欧米では以前より多くの著名企業がウェルビーイングに取り組んできました。

Deloitteの調査では、米国の66%の企業がウェルビーイング関連のプログラムが雇用者ブランドと企業風土に大きな影響があると考えているという結果が出ています。

グローバル向けのウェルビーイング市場は、年率平均7%で成長しており、2018年の536億ドルから、2026年には907億ドルに拡大すると見込まれています。

本コラムでは、ウェルビーイングの解説と、欧米での現状についてまとめます。

ウェルビーイング導入の背景

欧米でWell-beingが注目された背景には、下記のような理由があります。

(1)従業員の生産性、創造性を高めるための戦略

従業員の生産性や創造性が高まると言われています。ウェルビーイングがパフォーマンス向上に資するということを裏付けるエビデンスは増えつつあり、日本でも幸福学の研究で知られる慶応義塾大学教授の前野隆司氏が「幸福度の高い従業員は、生産性が1.3倍、創造性が3倍である」と述べています。

(2)企業の採用、ブランド強化の必要性から

1981年以降に生まれたミレニアル世代は、ウェルビーイングを重視すると言われており、 ウェルビーイングは給与と同じ報酬の一つとして認識されています。

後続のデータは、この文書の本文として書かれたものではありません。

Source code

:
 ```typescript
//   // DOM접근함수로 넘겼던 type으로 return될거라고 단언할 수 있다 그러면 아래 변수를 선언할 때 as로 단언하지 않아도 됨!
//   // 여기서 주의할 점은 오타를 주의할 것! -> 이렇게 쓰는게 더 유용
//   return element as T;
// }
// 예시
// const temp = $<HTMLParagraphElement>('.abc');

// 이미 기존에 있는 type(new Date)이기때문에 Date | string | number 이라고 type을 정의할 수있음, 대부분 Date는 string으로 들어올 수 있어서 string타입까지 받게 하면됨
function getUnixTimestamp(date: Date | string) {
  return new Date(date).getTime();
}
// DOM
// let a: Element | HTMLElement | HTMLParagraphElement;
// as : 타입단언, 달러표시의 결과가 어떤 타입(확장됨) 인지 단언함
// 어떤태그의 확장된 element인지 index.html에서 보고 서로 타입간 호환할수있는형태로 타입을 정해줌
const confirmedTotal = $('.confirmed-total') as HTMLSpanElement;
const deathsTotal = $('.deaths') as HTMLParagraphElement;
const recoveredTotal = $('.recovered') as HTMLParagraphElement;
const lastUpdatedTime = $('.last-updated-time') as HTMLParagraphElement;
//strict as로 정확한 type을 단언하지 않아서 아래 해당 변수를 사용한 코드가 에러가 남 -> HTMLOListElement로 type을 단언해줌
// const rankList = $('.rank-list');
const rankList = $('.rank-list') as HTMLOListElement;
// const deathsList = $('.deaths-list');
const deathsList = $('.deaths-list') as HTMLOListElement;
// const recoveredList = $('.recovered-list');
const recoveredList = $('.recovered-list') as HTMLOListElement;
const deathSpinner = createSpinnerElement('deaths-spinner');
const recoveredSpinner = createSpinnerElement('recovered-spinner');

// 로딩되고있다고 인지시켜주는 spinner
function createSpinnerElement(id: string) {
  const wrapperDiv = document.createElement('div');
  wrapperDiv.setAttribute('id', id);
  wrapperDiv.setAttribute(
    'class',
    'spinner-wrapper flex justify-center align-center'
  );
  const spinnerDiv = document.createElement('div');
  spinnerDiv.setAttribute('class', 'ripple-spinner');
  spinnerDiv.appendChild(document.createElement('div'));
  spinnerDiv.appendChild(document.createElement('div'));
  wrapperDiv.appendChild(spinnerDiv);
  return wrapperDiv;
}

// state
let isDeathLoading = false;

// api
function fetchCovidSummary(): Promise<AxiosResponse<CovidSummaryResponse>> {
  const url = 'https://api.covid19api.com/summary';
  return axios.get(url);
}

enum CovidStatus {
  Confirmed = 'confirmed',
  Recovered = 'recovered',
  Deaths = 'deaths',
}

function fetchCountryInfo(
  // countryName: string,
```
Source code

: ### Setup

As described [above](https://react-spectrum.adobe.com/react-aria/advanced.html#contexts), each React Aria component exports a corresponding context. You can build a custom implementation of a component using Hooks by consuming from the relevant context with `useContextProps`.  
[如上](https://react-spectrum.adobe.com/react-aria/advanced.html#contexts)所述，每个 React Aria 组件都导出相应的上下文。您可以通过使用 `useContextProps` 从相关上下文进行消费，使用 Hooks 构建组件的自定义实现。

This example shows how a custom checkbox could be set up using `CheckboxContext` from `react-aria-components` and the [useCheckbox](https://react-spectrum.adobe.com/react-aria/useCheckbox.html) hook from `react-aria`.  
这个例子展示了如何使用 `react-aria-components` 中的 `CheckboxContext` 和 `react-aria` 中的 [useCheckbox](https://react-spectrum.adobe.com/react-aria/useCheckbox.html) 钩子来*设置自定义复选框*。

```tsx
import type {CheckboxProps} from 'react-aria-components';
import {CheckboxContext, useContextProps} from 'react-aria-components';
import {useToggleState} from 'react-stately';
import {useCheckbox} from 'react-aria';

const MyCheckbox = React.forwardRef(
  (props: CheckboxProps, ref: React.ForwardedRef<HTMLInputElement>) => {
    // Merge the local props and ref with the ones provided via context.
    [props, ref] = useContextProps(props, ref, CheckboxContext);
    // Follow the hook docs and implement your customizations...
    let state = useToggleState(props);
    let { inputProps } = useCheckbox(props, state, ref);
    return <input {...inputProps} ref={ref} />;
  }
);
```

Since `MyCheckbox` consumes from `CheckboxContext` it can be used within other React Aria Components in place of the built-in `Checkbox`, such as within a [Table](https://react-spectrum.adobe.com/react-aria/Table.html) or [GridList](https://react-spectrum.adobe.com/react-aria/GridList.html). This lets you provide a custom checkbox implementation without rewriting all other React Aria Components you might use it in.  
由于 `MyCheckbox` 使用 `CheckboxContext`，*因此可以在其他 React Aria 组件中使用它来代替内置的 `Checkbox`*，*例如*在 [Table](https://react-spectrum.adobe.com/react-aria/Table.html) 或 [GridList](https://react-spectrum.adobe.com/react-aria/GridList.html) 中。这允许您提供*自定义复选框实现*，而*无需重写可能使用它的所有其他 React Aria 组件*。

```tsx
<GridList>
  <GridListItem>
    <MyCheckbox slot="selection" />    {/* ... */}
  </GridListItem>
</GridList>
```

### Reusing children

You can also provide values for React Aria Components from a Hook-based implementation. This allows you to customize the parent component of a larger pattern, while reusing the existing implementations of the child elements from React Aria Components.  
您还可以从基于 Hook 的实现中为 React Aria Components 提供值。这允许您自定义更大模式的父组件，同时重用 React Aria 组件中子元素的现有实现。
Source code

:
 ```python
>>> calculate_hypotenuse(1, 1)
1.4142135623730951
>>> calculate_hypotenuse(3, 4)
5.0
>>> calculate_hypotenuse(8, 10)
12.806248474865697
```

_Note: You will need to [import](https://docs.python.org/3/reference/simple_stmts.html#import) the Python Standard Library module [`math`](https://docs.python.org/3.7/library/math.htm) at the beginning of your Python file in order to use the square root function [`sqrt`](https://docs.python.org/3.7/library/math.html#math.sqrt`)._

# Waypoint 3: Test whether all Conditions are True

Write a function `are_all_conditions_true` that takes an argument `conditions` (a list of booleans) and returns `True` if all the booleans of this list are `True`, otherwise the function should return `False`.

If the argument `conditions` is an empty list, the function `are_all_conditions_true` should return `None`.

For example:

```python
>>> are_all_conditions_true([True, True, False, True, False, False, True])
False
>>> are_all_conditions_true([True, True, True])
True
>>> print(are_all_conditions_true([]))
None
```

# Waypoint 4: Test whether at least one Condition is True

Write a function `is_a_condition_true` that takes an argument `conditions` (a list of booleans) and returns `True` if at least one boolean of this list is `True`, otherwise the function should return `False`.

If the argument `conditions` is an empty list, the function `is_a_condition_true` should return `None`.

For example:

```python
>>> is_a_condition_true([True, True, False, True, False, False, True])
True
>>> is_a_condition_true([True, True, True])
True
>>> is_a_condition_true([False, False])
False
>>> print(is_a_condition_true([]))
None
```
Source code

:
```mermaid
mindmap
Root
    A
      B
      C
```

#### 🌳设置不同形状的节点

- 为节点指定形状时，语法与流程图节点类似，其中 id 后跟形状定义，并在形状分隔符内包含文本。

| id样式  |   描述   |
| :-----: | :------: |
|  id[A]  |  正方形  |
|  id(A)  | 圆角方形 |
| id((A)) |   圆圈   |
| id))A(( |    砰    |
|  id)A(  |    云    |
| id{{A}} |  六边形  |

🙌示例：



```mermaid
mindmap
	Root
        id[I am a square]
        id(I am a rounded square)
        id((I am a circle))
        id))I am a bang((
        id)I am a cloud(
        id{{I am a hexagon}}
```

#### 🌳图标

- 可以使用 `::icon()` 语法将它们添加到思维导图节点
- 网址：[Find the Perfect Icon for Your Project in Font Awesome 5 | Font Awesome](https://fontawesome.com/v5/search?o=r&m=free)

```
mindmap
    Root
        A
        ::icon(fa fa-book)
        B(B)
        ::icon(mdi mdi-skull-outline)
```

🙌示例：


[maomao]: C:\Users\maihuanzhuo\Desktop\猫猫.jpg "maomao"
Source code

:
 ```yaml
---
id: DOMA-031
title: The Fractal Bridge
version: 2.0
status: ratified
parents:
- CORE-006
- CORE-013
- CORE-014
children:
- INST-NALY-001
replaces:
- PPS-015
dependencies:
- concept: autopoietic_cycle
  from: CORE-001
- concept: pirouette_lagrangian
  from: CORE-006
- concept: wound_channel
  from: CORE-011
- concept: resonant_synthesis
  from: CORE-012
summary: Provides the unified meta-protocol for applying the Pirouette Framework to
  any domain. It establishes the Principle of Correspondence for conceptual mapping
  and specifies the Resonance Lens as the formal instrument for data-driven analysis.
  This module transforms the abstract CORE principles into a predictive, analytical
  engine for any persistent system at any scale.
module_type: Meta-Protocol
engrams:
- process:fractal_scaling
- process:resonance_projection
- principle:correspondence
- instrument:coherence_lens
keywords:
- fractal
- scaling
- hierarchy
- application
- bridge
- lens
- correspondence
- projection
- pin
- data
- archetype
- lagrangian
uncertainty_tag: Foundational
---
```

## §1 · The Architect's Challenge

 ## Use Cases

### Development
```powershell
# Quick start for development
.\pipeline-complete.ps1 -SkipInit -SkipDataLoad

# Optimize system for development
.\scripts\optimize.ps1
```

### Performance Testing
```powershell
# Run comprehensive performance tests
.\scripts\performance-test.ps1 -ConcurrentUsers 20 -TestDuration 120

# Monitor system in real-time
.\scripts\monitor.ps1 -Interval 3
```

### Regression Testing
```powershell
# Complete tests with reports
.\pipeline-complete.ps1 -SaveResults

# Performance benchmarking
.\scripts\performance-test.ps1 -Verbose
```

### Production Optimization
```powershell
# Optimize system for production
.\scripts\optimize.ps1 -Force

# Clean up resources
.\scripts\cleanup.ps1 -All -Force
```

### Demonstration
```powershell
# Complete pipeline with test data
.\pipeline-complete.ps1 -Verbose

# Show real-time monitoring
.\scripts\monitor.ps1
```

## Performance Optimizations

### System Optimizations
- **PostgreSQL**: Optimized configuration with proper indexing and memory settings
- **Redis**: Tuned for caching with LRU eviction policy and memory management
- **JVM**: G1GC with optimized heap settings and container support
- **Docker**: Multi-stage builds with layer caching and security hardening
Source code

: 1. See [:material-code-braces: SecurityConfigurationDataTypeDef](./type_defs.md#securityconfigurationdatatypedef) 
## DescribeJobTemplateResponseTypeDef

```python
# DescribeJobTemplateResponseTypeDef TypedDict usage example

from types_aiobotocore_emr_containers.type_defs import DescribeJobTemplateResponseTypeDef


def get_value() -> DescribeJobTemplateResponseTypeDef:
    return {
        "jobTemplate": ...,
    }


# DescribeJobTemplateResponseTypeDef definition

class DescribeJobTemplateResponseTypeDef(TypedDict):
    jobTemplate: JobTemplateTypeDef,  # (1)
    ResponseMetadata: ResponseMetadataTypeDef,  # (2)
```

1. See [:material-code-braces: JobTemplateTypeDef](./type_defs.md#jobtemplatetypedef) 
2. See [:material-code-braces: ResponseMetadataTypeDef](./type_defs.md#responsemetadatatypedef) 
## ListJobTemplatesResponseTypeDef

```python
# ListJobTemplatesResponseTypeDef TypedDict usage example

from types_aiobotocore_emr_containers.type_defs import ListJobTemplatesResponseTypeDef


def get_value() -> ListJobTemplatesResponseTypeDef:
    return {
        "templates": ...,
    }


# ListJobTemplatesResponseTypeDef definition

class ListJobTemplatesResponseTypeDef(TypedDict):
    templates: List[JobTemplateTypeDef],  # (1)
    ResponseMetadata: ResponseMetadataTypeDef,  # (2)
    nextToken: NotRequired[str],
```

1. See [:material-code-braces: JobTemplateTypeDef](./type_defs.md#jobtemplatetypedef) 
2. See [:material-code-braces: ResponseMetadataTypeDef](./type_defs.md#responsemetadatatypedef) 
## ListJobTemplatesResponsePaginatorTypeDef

労働市場の流動性が高い欧米では、SNSの発達により情報入手が容易になったこともあり、ウェルビーイングを整えておかなければ優秀な人材の獲得競争で優位な位置に立てなくなり、ビジネスに影響を及ぼすようになっています。

(3)エンゲージメントやリテンションを高める

ウェルビーイングは、業務・働き方に対する満足度や、企業・組織との一体感・信頼関係を高めるため、社員エンゲージメントやリテンションを高めることに繋がります。

(4)企業に求められる責任の変化

仕事と生活の境界線があいまいになるにつれ、身体・精神・金銭・根源的な価値観等の面でウェルビーイング向上の施策を用意することは、企業責任の一部でもあるという考え方が広がってきました。

ウェルビーイングの構成要素

ギャラップ社(米国の世論調査及びコンサルティングを行う企業)が、150か国以上を対象にグローバル調査を実施したところ、ウェルビーイングについて、5つの異なる統計的要因が明らかになりました。これらの要素は信仰、文化、国籍を越えて普遍的と結論付けられています。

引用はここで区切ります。